游嘉茵忽略掉深夜放男生进屋的不妥,鬼使神差地把移门拉开,对方立刻带着一团热气走了进来。
她合上门,仰头问他:“三更半夜的,有什么话一定要当面说?”
按照电视剧里的演法,这种情况下不被表白似乎有点说不过去,但这条定律注定不适用于他们。

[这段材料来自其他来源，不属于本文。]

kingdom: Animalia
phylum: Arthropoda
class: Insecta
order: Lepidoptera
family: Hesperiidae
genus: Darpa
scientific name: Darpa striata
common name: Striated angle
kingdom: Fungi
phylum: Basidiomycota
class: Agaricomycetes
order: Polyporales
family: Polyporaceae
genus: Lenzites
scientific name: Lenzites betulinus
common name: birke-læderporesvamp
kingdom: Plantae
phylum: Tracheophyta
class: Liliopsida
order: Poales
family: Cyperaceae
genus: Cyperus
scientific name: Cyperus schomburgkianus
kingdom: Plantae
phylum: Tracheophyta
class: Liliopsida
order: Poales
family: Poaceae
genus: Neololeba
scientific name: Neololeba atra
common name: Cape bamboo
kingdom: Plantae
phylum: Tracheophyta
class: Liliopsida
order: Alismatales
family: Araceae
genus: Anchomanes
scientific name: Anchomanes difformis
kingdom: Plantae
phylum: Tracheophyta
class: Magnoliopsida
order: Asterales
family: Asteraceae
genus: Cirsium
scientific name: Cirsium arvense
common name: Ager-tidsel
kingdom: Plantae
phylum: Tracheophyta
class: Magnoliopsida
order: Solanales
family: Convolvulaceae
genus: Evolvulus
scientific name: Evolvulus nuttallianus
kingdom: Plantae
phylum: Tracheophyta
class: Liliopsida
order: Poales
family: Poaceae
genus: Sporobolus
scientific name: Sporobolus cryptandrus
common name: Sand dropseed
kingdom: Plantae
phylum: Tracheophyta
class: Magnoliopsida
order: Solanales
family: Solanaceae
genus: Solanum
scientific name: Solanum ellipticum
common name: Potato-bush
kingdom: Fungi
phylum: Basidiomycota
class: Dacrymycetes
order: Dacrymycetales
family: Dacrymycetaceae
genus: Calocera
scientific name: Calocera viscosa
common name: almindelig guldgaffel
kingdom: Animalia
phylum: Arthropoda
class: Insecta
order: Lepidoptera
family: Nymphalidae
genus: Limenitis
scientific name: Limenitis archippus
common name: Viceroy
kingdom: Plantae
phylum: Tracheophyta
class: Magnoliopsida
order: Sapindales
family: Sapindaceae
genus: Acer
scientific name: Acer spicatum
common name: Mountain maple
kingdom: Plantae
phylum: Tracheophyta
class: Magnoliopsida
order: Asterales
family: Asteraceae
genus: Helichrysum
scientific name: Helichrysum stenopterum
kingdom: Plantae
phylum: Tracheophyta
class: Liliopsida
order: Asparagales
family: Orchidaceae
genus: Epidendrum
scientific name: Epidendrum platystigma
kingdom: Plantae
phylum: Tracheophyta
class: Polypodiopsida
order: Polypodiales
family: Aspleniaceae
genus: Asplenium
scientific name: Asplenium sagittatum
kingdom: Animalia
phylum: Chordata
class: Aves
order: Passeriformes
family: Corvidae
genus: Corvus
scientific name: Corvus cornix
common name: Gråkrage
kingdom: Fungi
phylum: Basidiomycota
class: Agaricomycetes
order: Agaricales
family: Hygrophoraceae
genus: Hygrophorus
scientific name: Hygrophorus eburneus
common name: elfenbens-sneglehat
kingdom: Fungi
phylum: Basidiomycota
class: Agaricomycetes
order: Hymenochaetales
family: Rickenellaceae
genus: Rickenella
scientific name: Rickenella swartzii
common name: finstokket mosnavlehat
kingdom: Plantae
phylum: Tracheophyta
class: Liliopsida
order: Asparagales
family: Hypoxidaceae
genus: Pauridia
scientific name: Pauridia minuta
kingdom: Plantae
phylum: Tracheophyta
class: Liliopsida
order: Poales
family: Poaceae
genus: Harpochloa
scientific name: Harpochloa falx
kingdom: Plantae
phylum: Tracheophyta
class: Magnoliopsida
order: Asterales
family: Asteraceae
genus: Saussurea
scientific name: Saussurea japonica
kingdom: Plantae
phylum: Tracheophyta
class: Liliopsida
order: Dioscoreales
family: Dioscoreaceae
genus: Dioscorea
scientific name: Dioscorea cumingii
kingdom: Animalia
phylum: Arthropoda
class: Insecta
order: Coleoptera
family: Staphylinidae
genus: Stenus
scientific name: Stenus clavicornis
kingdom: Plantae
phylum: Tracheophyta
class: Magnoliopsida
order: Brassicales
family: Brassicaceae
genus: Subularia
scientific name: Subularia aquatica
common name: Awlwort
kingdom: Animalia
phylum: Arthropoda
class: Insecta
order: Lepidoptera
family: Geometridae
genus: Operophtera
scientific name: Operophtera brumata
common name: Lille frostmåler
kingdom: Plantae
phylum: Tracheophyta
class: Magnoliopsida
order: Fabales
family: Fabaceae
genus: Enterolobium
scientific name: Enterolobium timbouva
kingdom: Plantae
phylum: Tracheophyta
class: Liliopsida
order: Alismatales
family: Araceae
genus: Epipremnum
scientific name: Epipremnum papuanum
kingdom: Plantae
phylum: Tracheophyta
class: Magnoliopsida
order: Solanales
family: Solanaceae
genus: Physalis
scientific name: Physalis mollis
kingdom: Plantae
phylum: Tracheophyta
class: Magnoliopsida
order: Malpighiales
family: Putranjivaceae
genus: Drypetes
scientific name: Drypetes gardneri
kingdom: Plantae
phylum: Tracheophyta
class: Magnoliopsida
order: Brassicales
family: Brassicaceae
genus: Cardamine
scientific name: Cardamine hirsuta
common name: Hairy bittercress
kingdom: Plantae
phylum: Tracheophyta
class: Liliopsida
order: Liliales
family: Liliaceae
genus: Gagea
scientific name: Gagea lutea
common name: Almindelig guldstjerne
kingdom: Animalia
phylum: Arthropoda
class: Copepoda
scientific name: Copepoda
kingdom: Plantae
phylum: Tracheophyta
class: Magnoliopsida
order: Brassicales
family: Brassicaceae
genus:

吴天翔看向她的目光里没有半点暧昧,而是带着一种……内疚。
跳过铺垫,他慎重其事地说:“对不起。”
“……”
游嘉茵安静地注视他,等他继续说下去。
她没有追问理由,就好像,她已经猜到对方接下去想说什么。
“今天晚上……你第一次告诉我那个人有问题的时候,我就应该帮你的,而不是说那种不负责任的话。”
并不是信奉英雄主义,但他明明可以做得更好。
游嘉茵脸上的表情明显动摇了一下。
昏黄灯光下,她的头发和眼神都湿漉漉的。
眼圈发红,眼睛里有一层朦胧的雾气。
她刚刚哭过,这点显而易见。
而他也是第一次窥探到她身上流露出的脆弱感。
“我总是让你实话实说,但这一次,你明确告诉了我你的想法,我却没有当回事。”
吴天翔垂下视线,深邃的眼眶被阴影笼罩,等候游嘉茵发落。
圆滑、虚伪、自我陶醉、过分顾及别人的感受。
过去的几个星期里,他自作主张地为她贴上了这些标签,反复对她苛责,向她施压,暗自期待她能露出破绽,放弃掩饰,展现出内心真实的一面,无论好坏。
或许是因为,他从一开始就察觉到,她和自己的哥哥是同一种人。
渴望被人认可,害怕令人失望,因此无法坦诚地直面自己。
“我没事”
“不要担心”
“我无所谓”
“不要管我”
“按你喜欢的就好”
。
他们好像天生不懂该怎样为自己考虑。
这种压抑自己、强加于人的善解人意,对许多人来说,其实也是一种负担,慢慢滋生出一种难以回避的罪恶感。
游嘉茵坐到床边,依旧沉默不语,看不出任何情绪波动。
吴天翔屈膝蹲下,把视线降低到与她持平的位置:“如果你怪我,我会觉得好受一点。”
虽然嘴上这样说,但他对她的反应并不抱期待。
人的本性很难改变,几乎可以预想到她会再次若无其事地逞强。
屋内一片沉寂,空气陷入凝滞,但耳边却逐渐浮现出了一些声音。
空调均匀的风声,墙上挂钟的滴答声,两个人的呼吸声,以及胸腔里沉闷的心跳。